A clustering-based biased Monte Carlo approach to protein titration curve prediction

Proc Int Conf Mach Learn Appl. 2020 Dec;2020:10.1109/icmla51294.2020.00037. doi: 10.1109/icmla51294.2020.00037. Epub 2021 Feb 23.


In this work, we developed an efficient approach to compute ensemble averages in systems with pairwise-additive energetic interactions between the entities. Methods involving full enumeration of the configuration space result in exponential complexity. Sampling methods such as Markov Chain Monte Carlo (MCMC) algorithms have been proposed to tackle the exponential complexity of these problems; however, in certain scenarios where significant energetic coupling exists between the entities, the efficiency of the such algorithms can be diminished. We used a strategy to improve the efficiency of MCMC by taking advantage of the cluster structure in the interaction energy matrix to bias the sampling.

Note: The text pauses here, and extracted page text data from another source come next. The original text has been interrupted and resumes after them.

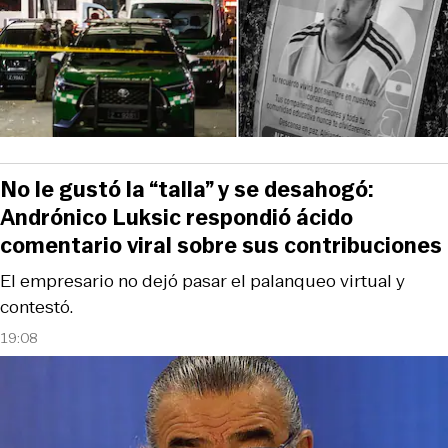
No le gustó la “talla” y se desahogó:
Andrónico Luksic respondió ácido
comentario viral sobre sus contribuciones
El empresario no dejó pasar el palanqueo virtual y
contestó.
19:08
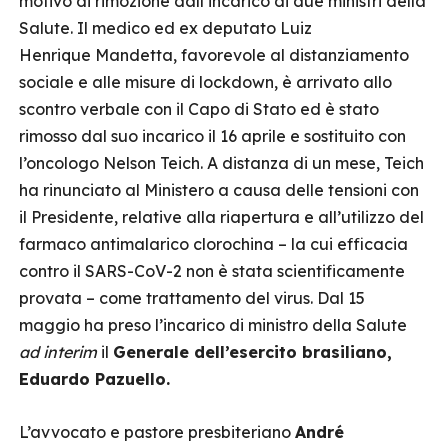
motivo di rimozione dall’incarico di due ministri della
Salute. Il medico ed ex deputato Luiz
Henrique Mandetta, favorevole al distanziamento
sociale e alle misure di lockdown, è arrivato allo
scontro verbale con il Capo di Stato ed è stato
rimosso dal suo incarico il 16 aprile e sostituito con
l’oncologo Nelson Teich. A distanza di un mese, Teich
ha rinunciato al Ministero a causa delle tensioni con
il Presidente, relative alla riapertura e all’utilizzo del
farmaco antimalarico clorochina – la cui efficacia
contro il SARS-CoV-2 non è stata scientificamente
provata – come trattamento del virus. Dal 15
maggio ha preso l’incarico di ministro della Salute
ad interim
il
Generale dell’esercito brasiliano,
Eduardo Pazuello.
L’avvocato e pastore presbiteriano
André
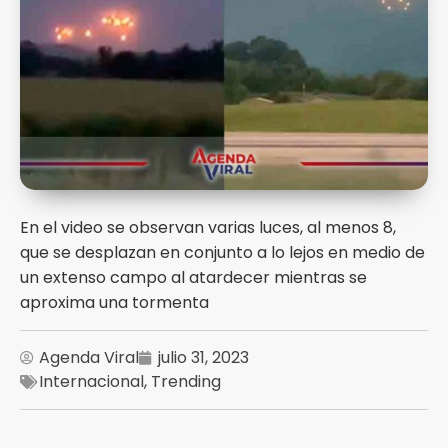
En el video se observan varias luces, al menos 8,
que se desplazan en conjunto a lo lejos en medio de
un extenso campo al atardecer mientras se
aproxima una tormenta
Agenda Viral
julio 31, 2023
Internacional
,
Trending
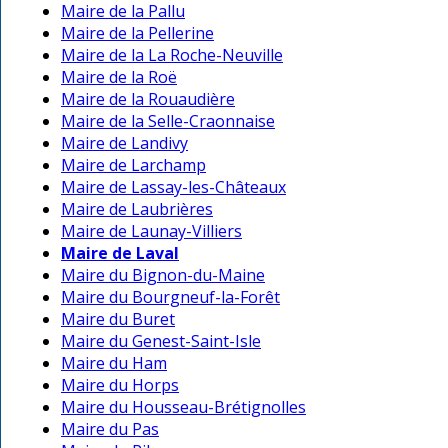
Maire de la Pallu
Maire de la Pellerine
Maire de la La Roche-Neuville
Maire de la Roë
Maire de la Rouaudière
Maire de la Selle-Craonnaise
Maire de Landivy
Maire de Larchamp
Maire de Lassay-les-Châteaux
Maire de Laubrières
Maire de Launay-Villiers
Maire de Laval
Maire du Bignon-du-Maine
Maire du Bourgneuf-la-Forêt
Maire du Buret
Maire du Genest-Saint-Isle
Maire du Ham
Maire du Horps
Maire du Housseau-Brétignolles
Maire du Pas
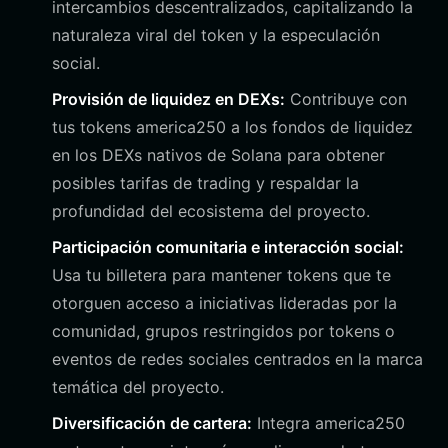
intercambios descentralizados, capitalizando la
naturaleza viral del token y la especulación
social.
Provisión de liquidez en DEXs:
Contribuye con
tus tokens america250 a los fondos de liquidez
en los DEXs nativos de Solana para obtener
posibles tarifas de trading y respaldar la
profundidad del ecosistema del proyecto.
Participación comunitaria e interacción social:
Usa tu billetera para mantener tokens que te
otorguen acceso a iniciativas lideradas por la
comunidad, grupos restringidos por tokens o
eventos de redes sociales centrados en la marca
temática del proyecto.
Diversificación de cartera:
Integra america250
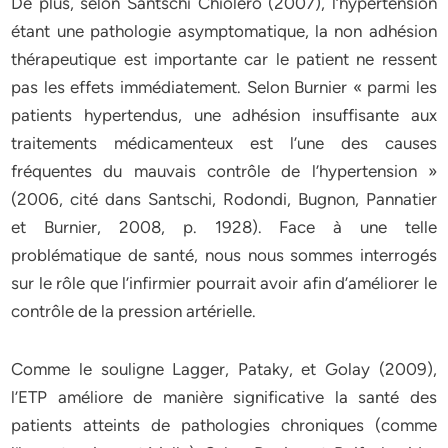
De plus, selon Santschi Chiolero (2007), l’hypertension
étant une pathologie asymptomatique, la non adhésion
thérapeutique est importante car le patient ne ressent
pas les effets immédiatement. Selon Burnier « parmi les
patients hypertendus, une adhésion insuffisante aux
traitements médicamenteux est l’une des causes
fréquentes du mauvais contrôle de l’hypertension »
(2006, cité dans Santschi, Rodondi, Bugnon, Pannatier
et Burnier, 2008, p. 1928). Face à une telle
problématique de santé, nous nous sommes interrogés
sur le rôle que l’infirmier pourrait avoir afin d’améliorer le
contrôle de la pression artérielle.
Comme le souligne Lagger, Pataky, et Golay (2009),
l’ETP améliore de manière significative la santé des
patients atteints de pathologies chroniques (comme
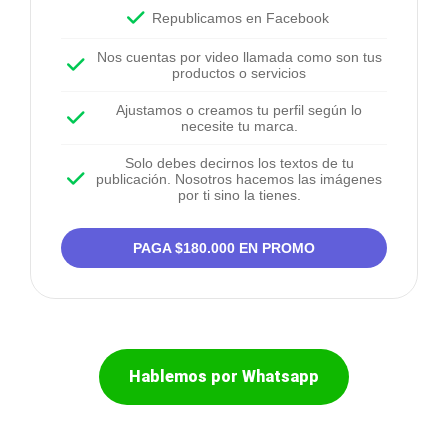
Republicamos en Facebook
Nos cuentas por video llamada como son tus
productos o servicios
Ajustamos o creamos tu perfil según lo
necesite tu marca.
Solo debes decirnos los textos de tu
publicación. Nosotros hacemos las imágenes
por ti sino la tienes.
PAGA $180.000 EN PROMO
Hablemos por Whatsapp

We pursued two different schemes for the biased MCMC runs and show that they are valid MCMC schemes. We used both synthesized and real-world systems to show the improved performance of our biased MCMC methods when compared to the regular MCMC method. In particular, we applied these algorithms to the problem of estimating protonation ensemble averages and titration curves of residues in a protein.

Keywords: Discrete Optimization; Energy Minimization; Ensemble Averages; Markov Chain Monte Carlo (MCMC); Protein Titration.